When I first decided to go full-time freelance, my husband gave me the huge gift of a little tough love.
I was scared to make this leap, and so I was soft-pedaling the decision: “Maybe I’ll give it a try,” I was saying. “I’ll just see how it goes.”
When you’re in the jar you can’t read the label, and from the depths of my fear about this new venture I couldn’t see that I was setting myself up for failure.
But he could.
And from his perspective as the person who would be providing the steady paycheck and health insurance while I launched my freelance business, he had an incentive to make sure I didn’t go down the path of self-sabotage.
He said: “I am more than happy to be the one providing financial stability while you do this, but if I see you half-assing it, I am going to be upset when you inevitably fail. I’ll feel like you took advantage of me. If I see you giving it your all, then I’ll be proud of you for trying whether you make it work or not.”
This was the kick in the butt I needed. I knew he was serious, and I was snapped out my tentative mindset.
That very day I went online and reserved the URL for my new freelance website, set up Web hosting, and ordered business cards. In the days that followed I attacked the project of getting freelance gigs with total determination. I knew I might fail — and probably would at some things — but I was either going to succeed over time or go down swinging.
The approach worked better than I ever dreamed: Within three months of that conservation I made nearly $10,000 in a single super-productive month; within two years I was making a modest, stable living as a freelancer; and within three years I was publishing a book with a Big 5 publisher.
This experience taught me an important lesson: One of the biggest hindrances to success in running your own freelance business is fear of failure.
Fear of failure leads to self-sabotage.
The only way to get over fear of failure and prevent self-sabotage is to realize you’ll probably fail at some point in some way. You may Fail with a capital F and be forced to go back to an alternate career you hated, but chances are greater you’ll just have many lowercase-F failures as you feel your way along your new path. Somehow, some way, you are going to mess up if you do this long enough and voluminously enough.

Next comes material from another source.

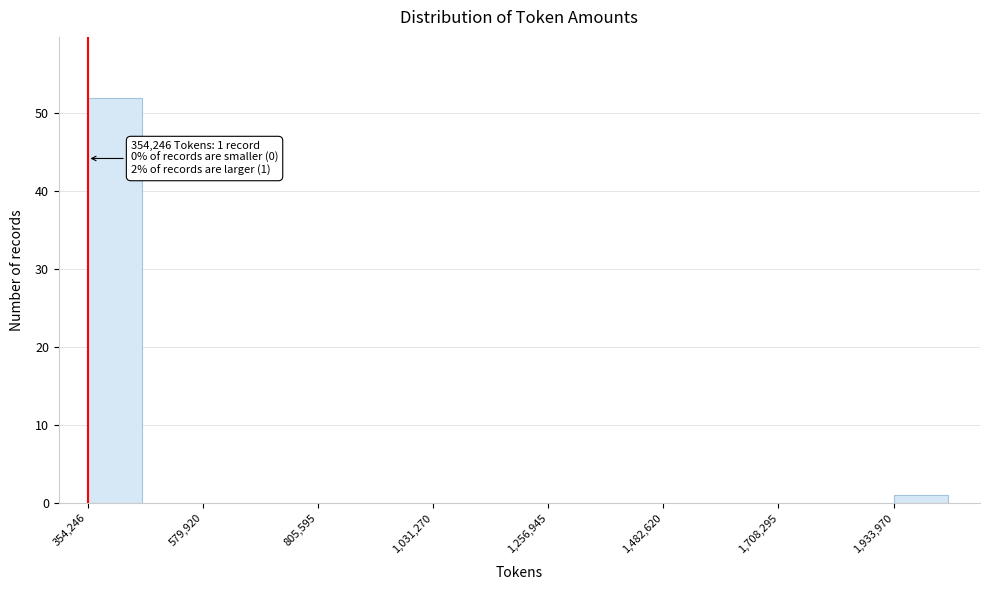

Around what value on the x-axis is the tallest bar? Give the approximate position of its centre, as read against the axis.

400000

That may seem disheartening, but like me, you may feel liberated to know that as a freelancer, you’ll definitely feel like a failure and look like an idiot at some point or other. Once you can anticipate that, you can get over your fear and move on to taking action.

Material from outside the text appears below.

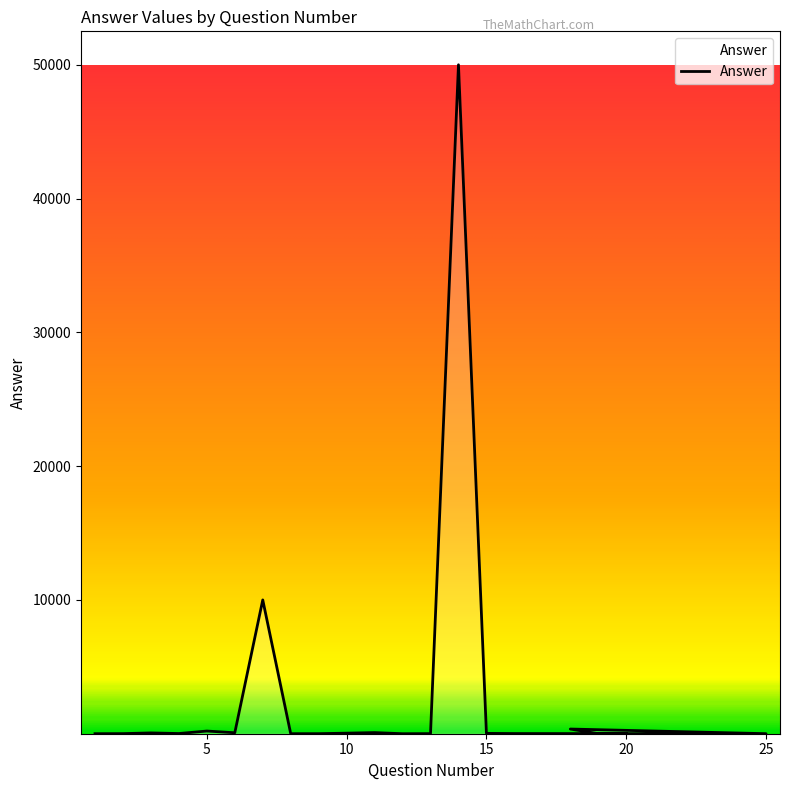

What is the difference between the maximum and second lowest values?

49999.8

Each of those failures will teach you a valuable lesson that you can use to support your success over the long run.
My success was certainly bolstered by a ongoing string of mistakes. Like the time I got in trouble by quoting government officials I had interviewed for one publication in a story for another publication without asking them. Or the time I got pranked and wrote a blog post based on a deliberately false press release that was created to prove how easy it is to proliferate fake news. I’ve had to write humbling apology emails, and I even lost $700 once for screwing up a gig.
But each time I picked myself back up, learned a lesson, and carried on.
Failure is what success is made of. Use it as fuel to keep your business running. If you approach your work with that mindset, you’ll establish the conditions to grow a great long-term freelance career.